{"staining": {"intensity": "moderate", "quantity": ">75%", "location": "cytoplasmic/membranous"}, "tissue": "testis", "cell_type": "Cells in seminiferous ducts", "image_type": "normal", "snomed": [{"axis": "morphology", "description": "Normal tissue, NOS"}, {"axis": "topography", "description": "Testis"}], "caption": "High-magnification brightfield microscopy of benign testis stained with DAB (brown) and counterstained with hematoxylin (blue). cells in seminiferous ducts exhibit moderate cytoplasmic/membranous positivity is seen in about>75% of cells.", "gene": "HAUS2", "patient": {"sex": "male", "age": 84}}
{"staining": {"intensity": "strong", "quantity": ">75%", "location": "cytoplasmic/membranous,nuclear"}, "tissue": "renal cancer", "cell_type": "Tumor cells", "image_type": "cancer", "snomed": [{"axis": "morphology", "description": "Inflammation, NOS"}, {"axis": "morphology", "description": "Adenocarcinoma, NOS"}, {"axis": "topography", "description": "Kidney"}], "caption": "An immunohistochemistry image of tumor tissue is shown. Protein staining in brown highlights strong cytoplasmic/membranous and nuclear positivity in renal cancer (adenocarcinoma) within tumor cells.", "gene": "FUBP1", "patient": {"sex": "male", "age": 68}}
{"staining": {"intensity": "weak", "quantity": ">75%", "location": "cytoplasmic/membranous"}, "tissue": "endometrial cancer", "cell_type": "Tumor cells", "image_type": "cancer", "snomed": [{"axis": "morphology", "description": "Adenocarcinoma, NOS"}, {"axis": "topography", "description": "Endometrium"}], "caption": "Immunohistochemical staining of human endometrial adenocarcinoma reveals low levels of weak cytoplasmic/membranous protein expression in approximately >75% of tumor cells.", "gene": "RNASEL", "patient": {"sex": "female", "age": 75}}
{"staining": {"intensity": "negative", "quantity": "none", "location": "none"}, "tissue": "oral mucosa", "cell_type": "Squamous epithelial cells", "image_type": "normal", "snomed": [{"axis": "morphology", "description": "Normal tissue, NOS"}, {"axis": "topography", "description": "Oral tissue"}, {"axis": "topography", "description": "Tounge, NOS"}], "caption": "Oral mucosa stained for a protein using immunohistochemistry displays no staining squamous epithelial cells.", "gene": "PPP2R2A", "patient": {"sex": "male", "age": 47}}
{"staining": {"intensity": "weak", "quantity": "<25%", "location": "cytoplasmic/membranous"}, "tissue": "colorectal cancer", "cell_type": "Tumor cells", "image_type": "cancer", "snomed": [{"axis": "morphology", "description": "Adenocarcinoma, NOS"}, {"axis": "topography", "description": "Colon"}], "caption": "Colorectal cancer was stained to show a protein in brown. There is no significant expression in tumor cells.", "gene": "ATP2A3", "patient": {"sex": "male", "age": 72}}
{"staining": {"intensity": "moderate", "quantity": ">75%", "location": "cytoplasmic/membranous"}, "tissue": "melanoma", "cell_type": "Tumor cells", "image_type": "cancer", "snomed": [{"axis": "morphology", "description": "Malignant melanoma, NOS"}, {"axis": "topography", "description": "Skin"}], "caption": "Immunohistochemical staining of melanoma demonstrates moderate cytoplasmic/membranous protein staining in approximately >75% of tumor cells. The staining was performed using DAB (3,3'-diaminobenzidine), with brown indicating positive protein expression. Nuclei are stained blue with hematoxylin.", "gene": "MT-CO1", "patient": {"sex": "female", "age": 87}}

■ Task instructions
Output all the lines above, matching them word for word.

■ Response to the exercise
{"staining": {"intensity": "moderate", "quantity": ">75%", "location": "cytoplasmic/membranous"}, "tissue": "testis", "cell_type": "Cells in seminiferous ducts", "image_type": "normal", "snomed": [{"axis": "morphology", "description": "Normal tissue, NOS"}, {"axis": "topography", "description": "Testis"}], "caption": "High-magnification brightfield microscopy of benign testis stained with DAB (brown) and counterstained with hematoxylin (blue). cells in seminiferous ducts exhibit moderate cytoplasmic/membranous positivity is seen in about>75% of cells.", "gene": "HAUS2", "patient": {"sex": "male", "age": 84}}
{"staining": {"intensity": "strong", "quantity": ">75%", "location": "cytoplasmic/membranous,nuclear"}, "tissue": "renal cancer", "cell_type": "Tumor cells", "image_type": "cancer", "snomed": [{"axis": "morphology", "description": "Inflammation, NOS"}, {"axis": "morphology", "description": "Adenocarcinoma, NOS"}, {"axis": "topography", "description": "Kidney"}], "caption": "An immunohistochemistry image of tumor tissue is shown. Protein staining in brown highlights strong cytoplasmic/membranous and nuclear positivity in renal cancer (adenocarcinoma) within tumor cells.", "gene": "FUBP1", "patient": {"sex": "male", "age": 68}}
{"staining": {"intensity": "weak", "quantity": ">75%", "location": "cytoplasmic/membranous"}, "tissue": "endometrial cancer", "cell_type": "Tumor cells", "image_type": "cancer", "snomed": [{"axis": "morphology", "description": "Adenocarcinoma, NOS"}, {"axis": "topography", "description": "Endometrium"}], "caption": "Immunohistochemical staining of human endometrial adenocarcinoma reveals low levels of weak cytoplasmic/membranous protein expression in approximately >75% of tumor cells.", "gene": "RNASEL", "patient": {"sex": "female", "age": 75}}
{"staining": {"intensity": "negative", "quantity": "none", "location": "none"}, "tissue": "oral mucosa", "cell_type": "Squamous epithelial cells", "image_type": "normal", "snomed": [{"axis": "morphology", "description": "Normal tissue, NOS"}, {"axis": "topography", "description": "Oral tissue"}, {"axis": "topography", "description": "Tounge, NOS"}], "caption": "Oral mucosa stained for a protein using immunohistochemistry displays no staining squamous epithelial cells.", "gene": "PPP2R2A", "patient": {"sex": "male", "age": 47}}
{"staining": {"intensity": "weak", "quantity": "<25%", "location": "cytoplasmic/membranous"}, "tissue": "colorectal cancer", "cell_type": "Tumor cells", "image_type": "cancer", "snomed": [{"axis": "morphology", "description": "Adenocarcinoma, NOS"}, {"axis": "topography", "description": "Colon"}], "caption": "Colorectal cancer was stained to show a protein in brown. There is no significant expression in tumor cells.", "gene": "ATP2A3", "patient": {"sex": "male", "age": 72}}
{"staining": {"intensity": "moderate", "quantity": ">75%", "location": "cytoplasmic/membranous"}, "tissue": "melanoma", "cell_type": "Tumor cells", "image_type": "cancer", "snomed": [{"axis": "morphology", "description": "Malignant melanoma, NOS"}, {"axis": "topography", "description": "Skin"}], "caption": "Immunohistochemical staining of melanoma demonstrates moderate cytoplasmic/membranous protein staining in approximately >75% of tumor cells. The staining was performed using DAB (3,3'-diaminobenzidine), with brown indicating positive protein expression. Nuclei are stained blue with hematoxylin.", "gene": "MT-CO1", "patient": {"sex": "female", "age": 87}}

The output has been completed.